Begitu pun di Quran bertebaran banyak kisah yang senada. Ketika Nabi Ismail diperintah untuk disembelih. Ketika Nabi Adam diusir dari surga. Ketika Nabi Yusuf diceburkan ke sumur. Ketika Nabi Yunus ditelan ikan. Ketika Nabi Musa dikepung pasukan Firaun. Apakah itu semua buruk?
Jika dianalogikan sebagai film, hidup kita belumlah selesai. Masih ada kisah selanjutnya. Masih ada twist and turn. Yang tadinya terlihat tidak menguntungkan bisa jadi keberuntungan. Yang saat ini terlihat bahagia, bisa jadi menangis di adegan berikutnya. Si miskin bisa menjadi kaya, si kaya pun bisa jatuh miskin.

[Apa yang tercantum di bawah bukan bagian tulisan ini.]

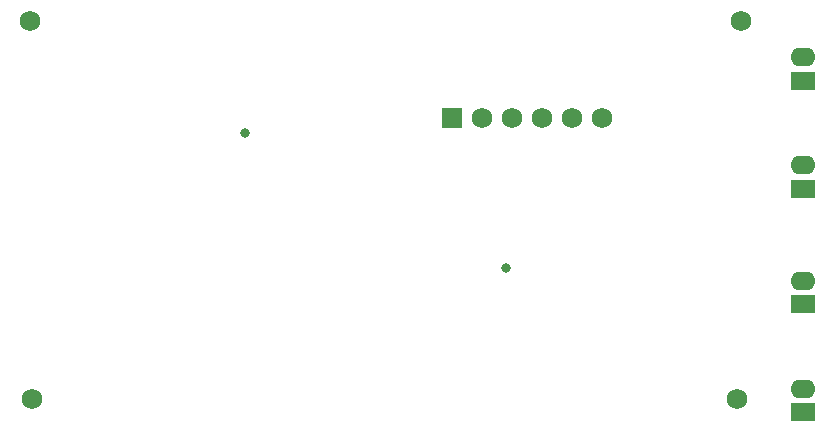
<source format=gbs>
G04*
G04 #@! TF.GenerationSoftware,Altium Limited,Altium Designer,18.1.6 (161)*
G04*
G04 Layer_Color=16711935*
%FSLAX25Y25*%
%MOIN*%
G70*
G01*
G75*
%ADD31O,0.08300X0.06300*%
%ADD32R,0.08300X0.06300*%
%ADD33C,0.06800*%
%ADD34R,0.06800X0.06800*%
%ADD35C,0.03300*%
D31*
X637000Y333374D02*
D03*
Y443874D02*
D03*
Y369374D02*
D03*
Y407874D02*
D03*
D32*
Y325500D02*
D03*
Y436000D02*
D03*
Y361500D02*
D03*
Y400000D02*
D03*
D33*
X380000Y330000D02*
D03*
X379500Y456000D02*
D03*
X616500D02*
D03*
X615000Y330000D02*
D03*
X570000Y423500D02*
D03*
X560000D02*
D03*
X550000D02*
D03*
X540000D02*
D03*
X530000D02*
D03*
D34*
X520000D02*
D03*
D35*
X451000Y418500D02*
D03*
X538000Y373500D02*
D03*
M02*

</source>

Si miskin bisa bahagia, si kaya pun bisa menderita.
Mulai saat ini bersikap dewasalah dalam melihat dunia dan kehidupan. Tidak semua bisa dinilai dengan hitam dan putih. Kalau kamu melihat logo Yin dan Yang, logo itu tidak terbelah sempurna di tengah, akan tetapi saling berpelukan. Di dalam hitam ada putih, dan di dalam putih ada hitam. Jangan terlalu membenci sesuatu, dan sebaliknya jangan pula terlalu sayang terhadap sesuatu atau seseorang.

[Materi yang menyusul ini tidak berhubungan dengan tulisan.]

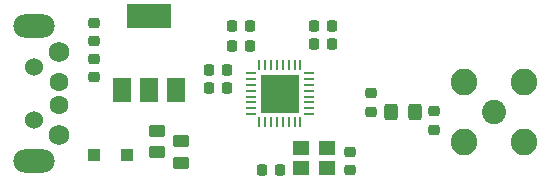
<source format=gbr>
G04 #@! TF.GenerationSoftware,KiCad,Pcbnew,6.0.4+dfsg-1+b1*
G04 #@! TF.CreationDate,2022-05-02T16:53:39-04:00*
G04 #@! TF.ProjectId,PortaNet,506f7274-614e-4657-942e-6b696361645f,4.0*
G04 #@! TF.SameCoordinates,Original*
G04 #@! TF.FileFunction,Soldermask,Top*
G04 #@! TF.FilePolarity,Negative*
%FSLAX46Y46*%
G04 Gerber Fmt 4.6, Leading zero omitted, Abs format (unit mm)*
G04 Created by KiCad (PCBNEW 6.0.4+dfsg-1+b1) date 2022-05-02 16:53:39*
%MOMM*%
%LPD*%
G01*
G04 APERTURE LIST*
G04 Aperture macros list*
%AMRoundRect*
0 Rectangle with rounded corners*
0 $1 Rounding radius*
0 $2 $3 $4 $5 $6 $7 $8 $9 X,Y pos of 4 corners*
0 Add a 4 corners polygon primitive as box body*
4,1,4,$2,$3,$4,$5,$6,$7,$8,$9,$2,$3,0*
0 Add four circle primitives for the rounded corners*
1,1,$1+$1,$2,$3*
1,1,$1+$1,$4,$5*
1,1,$1+$1,$6,$7*
1,1,$1+$1,$8,$9*
0 Add four rect primitives between the rounded corners*
20,1,$1+$1,$2,$3,$4,$5,0*
20,1,$1+$1,$4,$5,$6,$7,0*
20,1,$1+$1,$6,$7,$8,$9,0*
20,1,$1+$1,$8,$9,$2,$3,0*%
G04 Aperture macros list end*
%ADD10RoundRect,0.250000X0.450000X-0.262500X0.450000X0.262500X-0.450000X0.262500X-0.450000X-0.262500X0*%
%ADD11RoundRect,0.225000X0.225000X0.250000X-0.225000X0.250000X-0.225000X-0.250000X0.225000X-0.250000X0*%
%ADD12C,2.050000*%
%ADD13C,2.250000*%
%ADD14RoundRect,0.250000X-0.325000X-0.450000X0.325000X-0.450000X0.325000X0.450000X-0.325000X0.450000X0*%
%ADD15C,1.524000*%
%ADD16C,1.750000*%
%ADD17C,1.600000*%
%ADD18O,3.500000X2.000000*%
%ADD19RoundRect,0.225000X-0.250000X0.225000X-0.250000X-0.225000X0.250000X-0.225000X0.250000X0.225000X0*%
%ADD20RoundRect,0.062500X0.375000X0.062500X-0.375000X0.062500X-0.375000X-0.062500X0.375000X-0.062500X0*%
%ADD21RoundRect,0.062500X0.062500X0.375000X-0.062500X0.375000X-0.062500X-0.375000X0.062500X-0.375000X0*%
%ADD22R,3.300000X3.300000*%
%ADD23RoundRect,0.225000X0.250000X-0.225000X0.250000X0.225000X-0.250000X0.225000X-0.250000X-0.225000X0*%
%ADD24R,1.500000X2.000000*%
%ADD25R,3.800000X2.000000*%
%ADD26R,1.400000X1.200000*%
%ADD27R,1.100000X1.100000*%
G04 APERTURE END LIST*
D10*
X152400000Y-74525500D03*
X152400000Y-76350500D03*
X154432000Y-77239500D03*
X154432000Y-75414500D03*
D11*
X160287000Y-67310000D03*
X158737000Y-67310000D03*
X160287000Y-65659000D03*
X158737000Y-65659000D03*
X167272000Y-67183000D03*
X165722000Y-67183000D03*
X165722000Y-65659000D03*
X167272000Y-65659000D03*
D12*
X180975000Y-72898000D03*
D13*
X183515000Y-75438000D03*
X178435000Y-70358000D03*
X178435000Y-75438000D03*
X183515000Y-70358000D03*
D14*
X174253000Y-72898000D03*
X172203000Y-72898000D03*
D11*
X158382000Y-70866000D03*
X156832000Y-70866000D03*
D15*
X141986000Y-69124000D03*
X141986000Y-73624000D03*
D16*
X144086000Y-74874000D03*
D17*
X144086000Y-72374000D03*
X144086000Y-70374000D03*
D16*
X144086000Y-67874000D03*
D18*
X141986000Y-77074000D03*
X141986000Y-65674000D03*
D19*
X175895000Y-72885000D03*
X175895000Y-74435000D03*
D11*
X158382000Y-69342000D03*
X156832000Y-69342000D03*
D20*
X165251500Y-73124000D03*
X165251500Y-72624000D03*
X165251500Y-72124000D03*
X165251500Y-71624000D03*
X165251500Y-71124000D03*
X165251500Y-70624000D03*
X165251500Y-70124000D03*
X165251500Y-69624000D03*
D21*
X164564000Y-68936500D03*
X164064000Y-68936500D03*
X163564000Y-68936500D03*
X163064000Y-68936500D03*
X162564000Y-68936500D03*
X162064000Y-68936500D03*
X161564000Y-68936500D03*
X161064000Y-68936500D03*
D20*
X160376500Y-69624000D03*
X160376500Y-70124000D03*
X160376500Y-70624000D03*
X160376500Y-71124000D03*
X160376500Y-71624000D03*
X160376500Y-72124000D03*
X160376500Y-72624000D03*
X160376500Y-73124000D03*
D21*
X161064000Y-73811500D03*
X161564000Y-73811500D03*
X162064000Y-73811500D03*
X162564000Y-73811500D03*
X163064000Y-73811500D03*
X163564000Y-73811500D03*
X164064000Y-73811500D03*
X164564000Y-73811500D03*
D22*
X162814000Y-71374000D03*
D23*
X147066000Y-68440000D03*
X147066000Y-69990000D03*
D24*
X154065000Y-71095000D03*
D25*
X151765000Y-64795000D03*
D24*
X151765000Y-71095000D03*
X149465000Y-71095000D03*
D23*
X170561000Y-71361000D03*
X170561000Y-72911000D03*
D26*
X164635000Y-77685000D03*
X166835000Y-77685000D03*
X166835000Y-75985000D03*
X164635000Y-75985000D03*
D19*
X168783000Y-76314000D03*
X168783000Y-77864000D03*
D11*
X162827000Y-77851000D03*
X161277000Y-77851000D03*
D23*
X147066000Y-66942000D03*
X147066000Y-65392000D03*
D27*
X149863000Y-76581000D03*
X147063000Y-76581000D03*
M02*

</source>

Pandanglah hidup seperti klise foto, yang saat ini terlihat gelap, ketika dicetak bisa jadi terang, dan sebaliknya. Sadarilah bahwa sudut pandang manusia itu terbatas, kita hanya bisa melihat yang ada saat ini dan yang ada di permukaan. Semua yang ada, hanyalah apa yang nampaknya saja. Di dalamnya, kita tidak tahu. Di masa mendatang, kita tidak tahu.
Tidak salah jika malaikat bertasbih ketika Allah menciptakan Adam dengan perkataan “Maha Suci Engkau, tidak ada yang kami ketahui selain apa yang Engkau ajarkan kepada kami”. Dan kita diajarkan, melalui kisah-kisah para nabi, bahwa yang kelihatannya jahat, tidak baik, tidak menguntungkan, tidak selalu seperti itu didalamnya dan diakhirnya. Jangan terlalu cepat menilai.
Kalian melihat Ibrahim terbakar dalam kobaran api. Kalian mengaggap ia tersiksa dikepung panas membakar. Kalian tidak tahu bahwa Ibrahim sedang duduk nyaman, sejuk dan selamat dalam pelukan Ilahi.
Kalau malaikat saja mengakui bahwa mereka tidak mengatahui apa-apa, apalah kita sebagai manusia!